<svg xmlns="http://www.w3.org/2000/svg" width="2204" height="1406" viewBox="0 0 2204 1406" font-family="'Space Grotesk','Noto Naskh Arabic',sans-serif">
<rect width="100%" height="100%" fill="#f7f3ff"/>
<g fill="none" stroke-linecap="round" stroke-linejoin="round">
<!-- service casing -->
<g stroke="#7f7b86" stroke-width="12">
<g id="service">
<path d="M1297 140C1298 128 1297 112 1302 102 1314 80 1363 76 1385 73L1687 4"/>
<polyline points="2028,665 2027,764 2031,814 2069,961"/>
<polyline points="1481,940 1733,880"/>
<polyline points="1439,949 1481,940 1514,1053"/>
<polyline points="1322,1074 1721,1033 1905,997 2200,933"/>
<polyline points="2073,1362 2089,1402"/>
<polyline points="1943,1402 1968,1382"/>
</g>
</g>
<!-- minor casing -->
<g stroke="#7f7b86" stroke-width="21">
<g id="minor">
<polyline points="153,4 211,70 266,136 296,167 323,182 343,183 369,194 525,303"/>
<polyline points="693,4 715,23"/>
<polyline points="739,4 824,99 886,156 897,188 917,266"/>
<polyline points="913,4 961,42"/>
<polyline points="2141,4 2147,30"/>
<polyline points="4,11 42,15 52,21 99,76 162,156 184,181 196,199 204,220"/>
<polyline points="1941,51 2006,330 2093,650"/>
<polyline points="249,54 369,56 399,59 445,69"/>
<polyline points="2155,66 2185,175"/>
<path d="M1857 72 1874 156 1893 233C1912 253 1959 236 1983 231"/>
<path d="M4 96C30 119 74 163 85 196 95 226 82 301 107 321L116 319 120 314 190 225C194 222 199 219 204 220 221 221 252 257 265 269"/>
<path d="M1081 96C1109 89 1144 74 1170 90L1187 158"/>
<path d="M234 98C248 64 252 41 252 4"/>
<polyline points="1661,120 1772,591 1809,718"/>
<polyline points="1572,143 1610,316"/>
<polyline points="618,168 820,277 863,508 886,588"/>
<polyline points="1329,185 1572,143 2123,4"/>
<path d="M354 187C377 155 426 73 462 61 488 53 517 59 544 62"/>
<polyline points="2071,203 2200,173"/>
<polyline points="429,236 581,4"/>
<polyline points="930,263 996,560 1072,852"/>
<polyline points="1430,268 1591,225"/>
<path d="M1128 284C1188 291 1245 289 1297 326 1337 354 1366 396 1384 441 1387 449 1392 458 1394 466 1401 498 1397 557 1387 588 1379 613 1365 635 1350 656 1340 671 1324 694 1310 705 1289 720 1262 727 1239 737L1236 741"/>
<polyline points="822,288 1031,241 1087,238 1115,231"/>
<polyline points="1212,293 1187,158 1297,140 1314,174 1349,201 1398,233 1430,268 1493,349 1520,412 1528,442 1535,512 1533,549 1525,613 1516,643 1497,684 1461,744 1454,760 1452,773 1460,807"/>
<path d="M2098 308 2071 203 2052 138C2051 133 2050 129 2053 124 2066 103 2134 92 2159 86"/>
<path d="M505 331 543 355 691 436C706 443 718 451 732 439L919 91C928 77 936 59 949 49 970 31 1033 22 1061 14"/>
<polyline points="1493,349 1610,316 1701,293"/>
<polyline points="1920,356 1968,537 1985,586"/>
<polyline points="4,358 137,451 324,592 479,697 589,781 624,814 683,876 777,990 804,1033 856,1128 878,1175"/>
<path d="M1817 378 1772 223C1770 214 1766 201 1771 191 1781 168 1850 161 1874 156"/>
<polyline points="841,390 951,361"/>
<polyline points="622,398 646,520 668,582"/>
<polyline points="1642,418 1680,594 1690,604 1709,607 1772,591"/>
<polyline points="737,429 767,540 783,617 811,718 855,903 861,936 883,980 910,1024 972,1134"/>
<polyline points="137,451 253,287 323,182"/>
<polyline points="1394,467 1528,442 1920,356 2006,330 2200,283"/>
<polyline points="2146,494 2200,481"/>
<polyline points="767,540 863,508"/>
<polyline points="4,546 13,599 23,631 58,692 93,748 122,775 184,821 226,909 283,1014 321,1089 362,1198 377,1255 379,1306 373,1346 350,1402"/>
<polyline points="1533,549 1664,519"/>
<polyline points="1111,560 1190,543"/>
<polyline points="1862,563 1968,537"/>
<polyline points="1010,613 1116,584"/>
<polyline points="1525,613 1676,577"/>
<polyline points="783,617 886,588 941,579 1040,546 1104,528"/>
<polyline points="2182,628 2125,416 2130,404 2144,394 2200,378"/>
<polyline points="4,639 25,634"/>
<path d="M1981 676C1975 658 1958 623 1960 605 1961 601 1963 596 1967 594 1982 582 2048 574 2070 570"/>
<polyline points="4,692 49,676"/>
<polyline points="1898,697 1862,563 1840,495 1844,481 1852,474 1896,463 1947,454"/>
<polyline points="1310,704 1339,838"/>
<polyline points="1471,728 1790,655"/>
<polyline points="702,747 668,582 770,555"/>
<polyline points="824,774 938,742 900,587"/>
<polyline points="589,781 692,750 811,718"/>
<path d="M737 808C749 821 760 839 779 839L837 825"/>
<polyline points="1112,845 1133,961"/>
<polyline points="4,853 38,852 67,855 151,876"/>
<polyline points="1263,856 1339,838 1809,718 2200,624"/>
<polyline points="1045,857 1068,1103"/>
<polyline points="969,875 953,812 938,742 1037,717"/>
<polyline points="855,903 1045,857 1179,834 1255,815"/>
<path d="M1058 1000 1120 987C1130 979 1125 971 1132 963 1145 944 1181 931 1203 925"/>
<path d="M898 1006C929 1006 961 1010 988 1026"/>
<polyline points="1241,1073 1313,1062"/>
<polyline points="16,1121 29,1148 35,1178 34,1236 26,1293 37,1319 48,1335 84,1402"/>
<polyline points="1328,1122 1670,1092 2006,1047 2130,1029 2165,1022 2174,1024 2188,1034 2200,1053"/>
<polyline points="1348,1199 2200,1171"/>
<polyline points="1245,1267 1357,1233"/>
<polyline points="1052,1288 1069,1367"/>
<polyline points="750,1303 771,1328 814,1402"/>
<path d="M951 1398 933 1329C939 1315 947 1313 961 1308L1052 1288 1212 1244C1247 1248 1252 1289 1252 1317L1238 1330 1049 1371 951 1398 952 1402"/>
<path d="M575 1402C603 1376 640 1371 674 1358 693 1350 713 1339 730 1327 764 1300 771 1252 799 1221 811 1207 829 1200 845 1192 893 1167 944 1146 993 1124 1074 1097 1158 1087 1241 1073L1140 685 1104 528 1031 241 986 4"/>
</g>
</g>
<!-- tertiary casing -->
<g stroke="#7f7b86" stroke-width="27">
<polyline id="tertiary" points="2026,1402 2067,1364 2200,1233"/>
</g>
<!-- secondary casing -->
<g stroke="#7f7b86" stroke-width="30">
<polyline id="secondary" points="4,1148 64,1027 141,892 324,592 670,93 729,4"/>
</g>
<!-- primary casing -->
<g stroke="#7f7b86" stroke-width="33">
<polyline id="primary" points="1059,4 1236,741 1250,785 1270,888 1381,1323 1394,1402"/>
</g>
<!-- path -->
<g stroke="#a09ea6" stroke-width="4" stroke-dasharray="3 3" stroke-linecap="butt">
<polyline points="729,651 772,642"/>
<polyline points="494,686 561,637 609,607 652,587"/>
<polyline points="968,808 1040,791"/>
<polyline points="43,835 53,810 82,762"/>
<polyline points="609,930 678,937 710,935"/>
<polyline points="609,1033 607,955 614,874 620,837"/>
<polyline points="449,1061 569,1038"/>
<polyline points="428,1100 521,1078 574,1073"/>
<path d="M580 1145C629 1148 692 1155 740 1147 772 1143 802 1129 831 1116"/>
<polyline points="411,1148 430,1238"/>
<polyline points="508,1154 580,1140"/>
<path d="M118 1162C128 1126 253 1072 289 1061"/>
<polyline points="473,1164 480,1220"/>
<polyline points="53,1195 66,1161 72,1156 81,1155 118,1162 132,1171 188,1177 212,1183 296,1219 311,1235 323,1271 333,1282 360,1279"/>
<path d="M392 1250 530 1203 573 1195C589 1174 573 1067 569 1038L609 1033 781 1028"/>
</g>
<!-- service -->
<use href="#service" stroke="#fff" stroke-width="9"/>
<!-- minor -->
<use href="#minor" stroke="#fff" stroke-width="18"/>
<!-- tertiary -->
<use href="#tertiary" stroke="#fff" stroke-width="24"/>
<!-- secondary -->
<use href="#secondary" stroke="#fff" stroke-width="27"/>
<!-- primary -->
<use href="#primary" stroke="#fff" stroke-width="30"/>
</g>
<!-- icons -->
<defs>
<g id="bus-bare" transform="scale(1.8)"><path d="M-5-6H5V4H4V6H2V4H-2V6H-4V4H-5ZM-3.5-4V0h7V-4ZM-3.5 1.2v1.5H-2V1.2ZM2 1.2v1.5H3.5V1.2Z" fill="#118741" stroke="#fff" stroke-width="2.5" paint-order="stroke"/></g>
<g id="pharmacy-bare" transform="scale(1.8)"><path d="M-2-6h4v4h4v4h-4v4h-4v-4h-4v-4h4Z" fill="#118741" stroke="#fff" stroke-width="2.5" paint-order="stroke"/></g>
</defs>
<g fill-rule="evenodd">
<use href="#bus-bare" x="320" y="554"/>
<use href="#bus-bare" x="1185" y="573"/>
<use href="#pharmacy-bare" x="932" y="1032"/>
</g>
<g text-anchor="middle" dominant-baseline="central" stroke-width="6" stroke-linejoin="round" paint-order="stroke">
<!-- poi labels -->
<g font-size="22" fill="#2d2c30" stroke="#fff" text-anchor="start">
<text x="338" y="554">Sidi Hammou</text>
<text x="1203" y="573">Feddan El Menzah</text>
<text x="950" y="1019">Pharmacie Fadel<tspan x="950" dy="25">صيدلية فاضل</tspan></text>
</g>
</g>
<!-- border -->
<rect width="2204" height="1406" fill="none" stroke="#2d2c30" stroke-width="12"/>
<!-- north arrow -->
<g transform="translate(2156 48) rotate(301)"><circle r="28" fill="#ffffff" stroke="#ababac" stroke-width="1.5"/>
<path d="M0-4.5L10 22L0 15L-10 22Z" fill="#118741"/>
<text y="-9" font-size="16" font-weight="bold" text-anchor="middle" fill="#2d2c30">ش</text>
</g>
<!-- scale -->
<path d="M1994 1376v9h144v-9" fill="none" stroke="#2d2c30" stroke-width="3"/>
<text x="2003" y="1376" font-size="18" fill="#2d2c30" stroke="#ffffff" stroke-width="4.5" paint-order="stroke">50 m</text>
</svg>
========================
WHAT IS NEEDED. Wherever the string "middle" appears in the records, copy the whole line.

OUTPUT.
<g text-anchor="middle" dominant-baseline="central" stroke-width="6" stroke-linejoin="round" paint-order="stroke">
<text y="-9" font-size="16" font-weight="bold" text-anchor="middle" fill="#2d2c30">ش</text>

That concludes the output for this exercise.